-------- EXERCISE MATERIALS --------

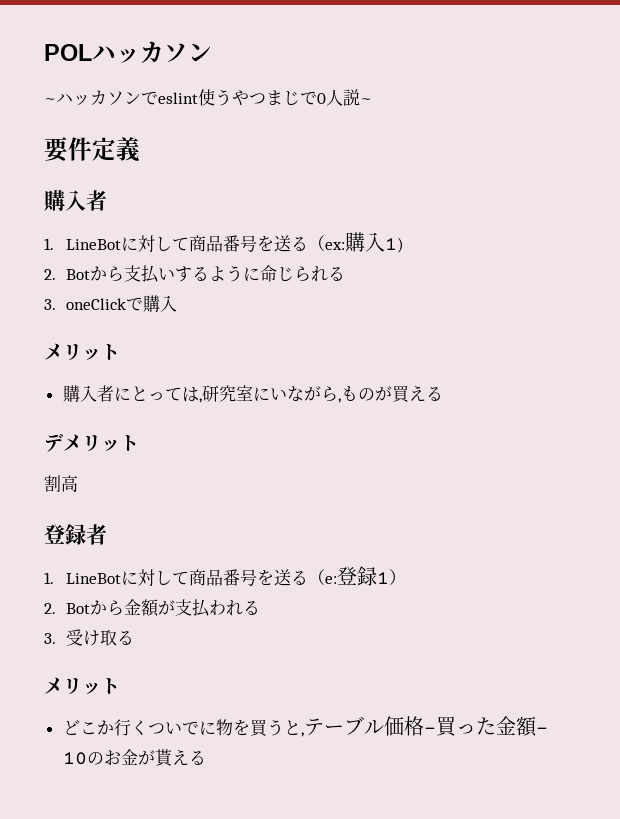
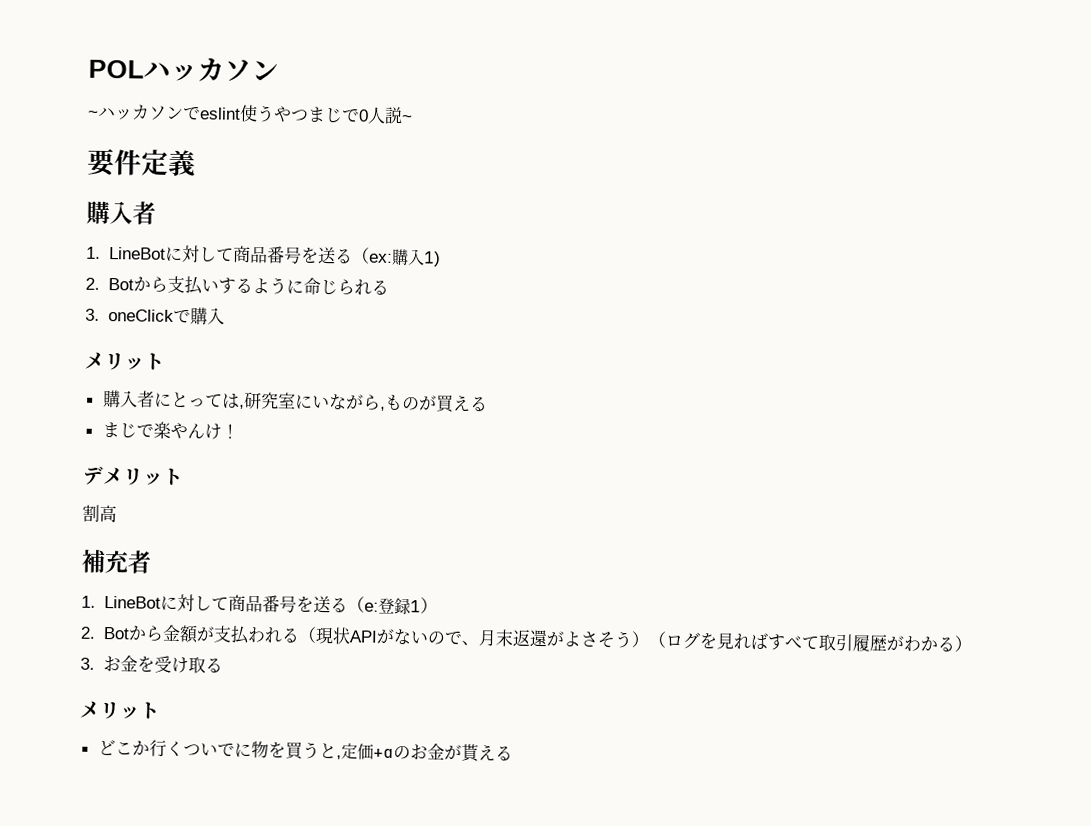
(443, 393) none -> [101,421,239,440] // まじで楽やんけ！
[44,524,86,545] 登録 -> [81,549,129,574] 補充
[44,633,56,644] // 3. -> [297,626,973,653] [80,655,155,673] （現状APIがないので、月末返還がよさそう）（ログを見ればすべて取引履歴がわかる） // 3.お金を
[303,716,548,737] [62,752,87,765] テーブル価格-買った金額- 10 -> [340,743,394,760] 定価+α

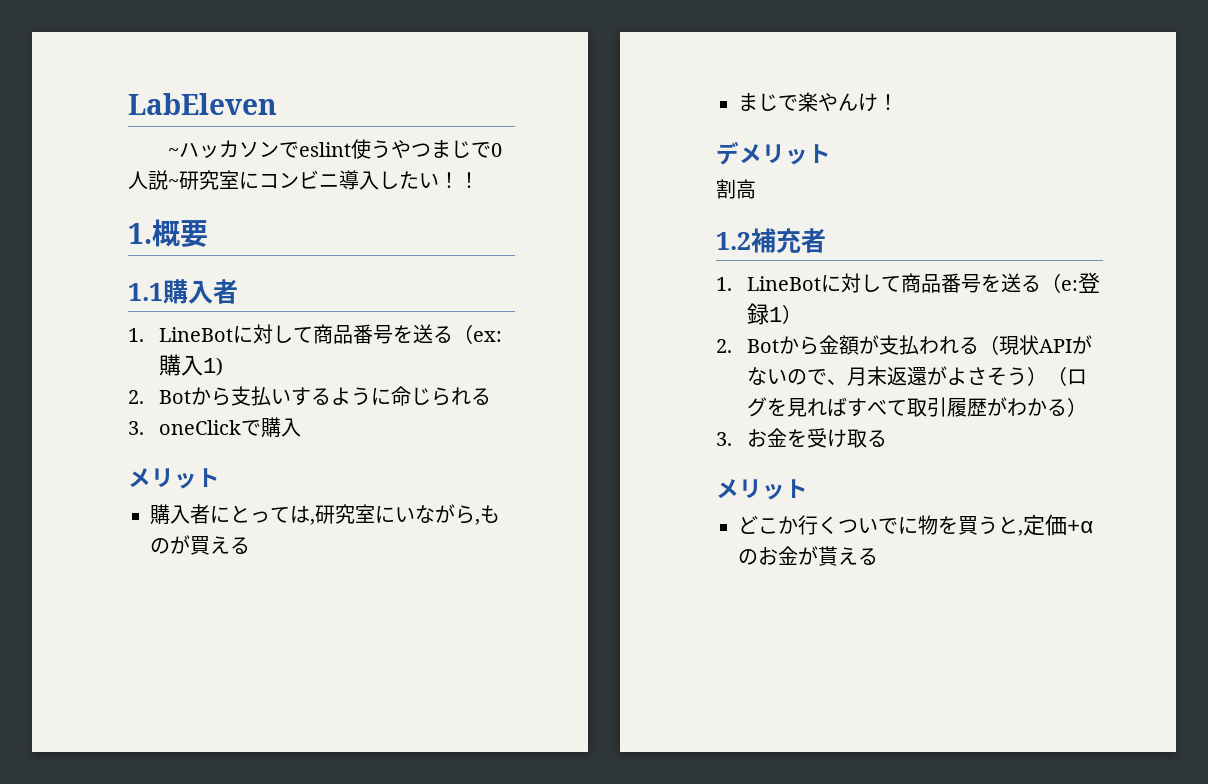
[88,57,279,82] POLハッカソン -> [128,93,277,115] LabEleven
(413, 119) // -> [179,170,479,190] [128,219,180,247] 研究室にコンビニ導入したい！！ // 1.概
[114,149,196,177] 件定義 // -> [128,283,163,301] // 1.1
(117, 513) none -> [716,232,751,250] 1.2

--------

• DIRECTIONS: Working from the records above, reproduce exactly the lines from the one with "[303,716,548,737] [62,752,87,765] テーブル価格-買った金額- 10" through the last line, without the pictures.

• RESPONSE TO THE EXERCISE:
[303,716,548,737] [62,752,87,765] テーブル価格-買った金額- 10 -> [340,743,394,760] 定価+α

[88,57,279,82] POLハッカソン -> [128,93,277,115] LabEleven
(413, 119) // -> [179,170,479,190] [128,219,180,247] 研究室にコンビニ導入したい！！ // 1.概
[114,149,196,177] 件定義 // -> [128,283,163,301] // 1.1
(117, 513) none -> [716,232,751,250] 1.2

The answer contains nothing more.